(ENTRIES SUPPLIED)

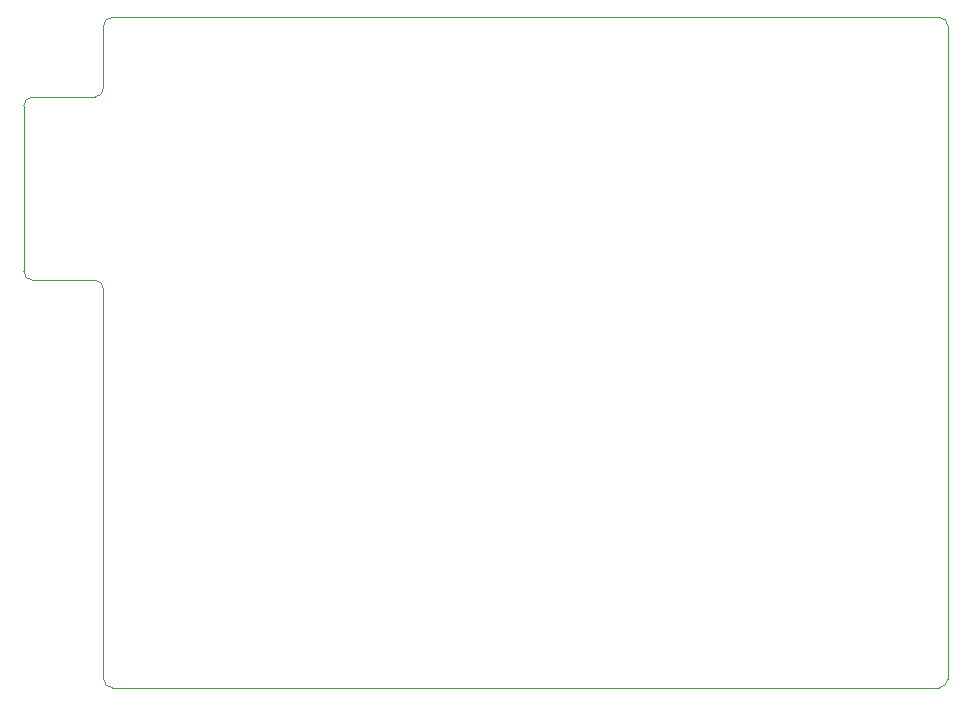
<source format=gbr>
G04 (created by PCBNEW (2013-07-07 BZR 4022)-stable) date 8/5/2019 09:37:44*
%MOIN*%
G04 Gerber Fmt 3.4, Leading zero omitted, Abs format*
%FSLAX34Y34*%
G01*
G70*
G90*
G04 APERTURE LIST*
%ADD10C,0.00590551*%
%ADD11C,0.00393701*%
G04 APERTURE END LIST*
G54D10*
G54D11*
X24409Y-24212D02*
X24409Y-37204D01*
X24409Y-17519D02*
X24409Y-15452D01*
X22047Y-23917D02*
X24114Y-23917D01*
X21751Y-18110D02*
X21751Y-23622D01*
X24114Y-17814D02*
X22047Y-17814D01*
X22047Y-17814D02*
G75*
G03X21751Y-18110I0J-295D01*
G74*
G01*
X21751Y-23622D02*
G75*
G03X22047Y-23917I295J0D01*
G74*
G01*
X24409Y-24212D02*
G75*
G03X24114Y-23917I-295J0D01*
G74*
G01*
X24114Y-17814D02*
G75*
G03X24409Y-17519I0J295D01*
G74*
G01*
X24704Y-37500D02*
X52263Y-37500D01*
X24704Y-15157D02*
X52263Y-15157D01*
X52559Y-15452D02*
X52559Y-37204D01*
X24704Y-15157D02*
G75*
G03X24409Y-15452I0J-295D01*
G74*
G01*
X24409Y-37204D02*
G75*
G03X24704Y-37500I295J0D01*
G74*
G01*
X52263Y-37500D02*
G75*
G03X52559Y-37204I0J295D01*
G74*
G01*
X52559Y-15452D02*
G75*
G03X52263Y-15157I-295J0D01*
G74*
G01*
M02*

</source>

(End ENTRIES SUPPLIED)

### THE TASK
Give again only the lines of the material above that run from the one with "G03X24409Y-17519I0J295D01*" through the end, both included, exactly as they appear.

### EXERCISE RESULT
G03X24409Y-17519I0J295D01*
G74*
G01*
X24704Y-37500D02*
X52263Y-37500D01*
X24704Y-15157D02*
X52263Y-15157D01*
X52559Y-15452D02*
X52559Y-37204D01*
X24704Y-15157D02*
G75*
G03X24409Y-15452I0J-295D01*
G74*
G01*
X24409Y-37204D02*
G75*
G03X24704Y-37500I295J0D01*
G74*
G01*
X52263Y-37500D02*
G75*
G03X52559Y-37204I0J295D01*
G74*
G01*
X52559Y-15452D02*
G75*
G03X52263Y-15157I-295J0D01*
G74*
G01*
M02*

</source>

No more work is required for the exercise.